A volta do debate marxista da “dependência”

Gustavo Codas

A Editora Expressão Popular acaba de lançar o livro Teoria Marxista da Dependência. Problemas e categorias – uma visão histórica (disponível aqui), de Mathias Seibel Luce, professsor da Universidade Federal do Rio Grande do Sul (UFRGS). Trata-se da mais ambiciosa tentativa de recolocar no Brasil a discussão sobre dependência e desenvolvimento, para analisar a história recente do país, utilizando os conceitos elaborados por Rui Mauro Marini (1932-97), Theotonio dos Santos (1936-2018) e Vania Bambirra (1940-2015).

A “teoria marxista da dependência” tem uma história singular. Teve intensa participação de intelectuais brasileiros como os mencionados e grande difusão, entre a segunda metade dos anos 1960 e a década seguinte, em toda América Latina. Porém, dos anos 1980 em diante, no Brasil praticamente desapareceu das prateleiras das livrarias, dos currículos acadêmicos e da elaboração programática das esquerdas.

Parecia que o ataque de FHC contra Marini, nos anos 1970, tinha vencido o debate teórico-político: “A tese que desejo indicar (…) insiste em que o novo caráter da dependência (…) não colide com o desenvolvimento econômico das economias dependentes” (pág.383 do livro “América Latina. Ensaios de interpretação econômica”, coordenado por José Serra, 1976, Rio de Janeiro, Ed. Paz e Terra). Ou seja, se o imperialismo não impede o desenvolvimento da periferia, para que o aintiimperialismo?

O governo FHC (1995-2002) foi a demostração prática da falácia dessa fórmula. Porém, nem isso trouxe a teoria marxista sobre a dependência de volta ao debate acadêmico. Foi só sob os governos Lula que o tema voltou gradualmente a ser de interesse acadêmico, editorial e militante no Brasil.

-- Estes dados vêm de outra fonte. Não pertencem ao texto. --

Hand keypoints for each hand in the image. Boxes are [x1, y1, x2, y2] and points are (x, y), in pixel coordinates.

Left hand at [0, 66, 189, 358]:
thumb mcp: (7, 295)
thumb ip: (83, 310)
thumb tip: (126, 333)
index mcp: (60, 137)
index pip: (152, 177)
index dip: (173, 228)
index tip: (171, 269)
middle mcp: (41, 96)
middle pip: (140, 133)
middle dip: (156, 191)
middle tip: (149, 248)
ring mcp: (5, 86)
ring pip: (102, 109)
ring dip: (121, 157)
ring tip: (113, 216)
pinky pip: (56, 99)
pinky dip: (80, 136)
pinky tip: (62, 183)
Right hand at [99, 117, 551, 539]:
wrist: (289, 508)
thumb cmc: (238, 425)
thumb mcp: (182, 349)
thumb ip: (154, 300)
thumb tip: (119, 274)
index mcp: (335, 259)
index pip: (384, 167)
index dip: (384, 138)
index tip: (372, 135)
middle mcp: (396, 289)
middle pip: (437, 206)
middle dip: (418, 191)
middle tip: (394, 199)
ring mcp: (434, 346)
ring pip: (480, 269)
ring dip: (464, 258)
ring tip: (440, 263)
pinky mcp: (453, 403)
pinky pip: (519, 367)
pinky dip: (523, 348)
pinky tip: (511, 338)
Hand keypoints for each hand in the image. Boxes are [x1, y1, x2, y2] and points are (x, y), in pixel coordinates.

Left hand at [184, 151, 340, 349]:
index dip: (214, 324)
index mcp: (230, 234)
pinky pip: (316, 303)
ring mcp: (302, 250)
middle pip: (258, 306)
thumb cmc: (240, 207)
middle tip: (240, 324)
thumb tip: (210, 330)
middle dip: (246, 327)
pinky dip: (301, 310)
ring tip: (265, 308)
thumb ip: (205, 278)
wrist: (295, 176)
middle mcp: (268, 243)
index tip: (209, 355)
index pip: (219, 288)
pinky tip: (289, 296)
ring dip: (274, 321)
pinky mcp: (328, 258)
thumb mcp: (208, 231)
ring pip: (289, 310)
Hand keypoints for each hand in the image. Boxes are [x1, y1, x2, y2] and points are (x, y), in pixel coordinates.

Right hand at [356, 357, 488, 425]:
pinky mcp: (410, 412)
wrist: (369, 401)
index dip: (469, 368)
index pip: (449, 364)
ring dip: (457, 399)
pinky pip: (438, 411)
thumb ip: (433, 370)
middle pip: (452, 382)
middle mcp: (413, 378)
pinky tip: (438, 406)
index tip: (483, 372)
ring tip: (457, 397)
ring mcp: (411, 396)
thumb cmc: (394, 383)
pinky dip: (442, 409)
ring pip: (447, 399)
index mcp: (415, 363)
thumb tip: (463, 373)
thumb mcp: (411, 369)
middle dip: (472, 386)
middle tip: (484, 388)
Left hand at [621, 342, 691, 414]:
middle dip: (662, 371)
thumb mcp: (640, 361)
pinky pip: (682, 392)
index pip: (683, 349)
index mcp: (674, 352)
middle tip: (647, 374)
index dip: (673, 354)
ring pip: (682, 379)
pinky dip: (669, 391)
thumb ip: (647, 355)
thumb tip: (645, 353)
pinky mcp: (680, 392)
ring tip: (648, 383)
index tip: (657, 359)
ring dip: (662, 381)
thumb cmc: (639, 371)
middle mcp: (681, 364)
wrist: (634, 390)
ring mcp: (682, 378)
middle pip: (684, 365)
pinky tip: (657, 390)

Deve-se saudar esse retorno. Por que não teria sido parte dos impasses da experiência dos governos petistas, que teve um desfecho trágico em 2016, não atentar para temas colocados pela teoria marxista da dependência? É uma das tarefas pendentes da intelectualidade militante no Brasil e na América Latina repensar a experiência dos governos progressistas partindo de categorias analíticas que vão além dos problemas da gestão da política econômica e social de curto prazo e das táticas político eleitorais. É preciso entender as estruturas e dinâmicas profundas da sociedade em um processo de transformação. Voltar à “teoria marxista da dependência” e atualizá-la será necessariamente parte desse processo de elaboração.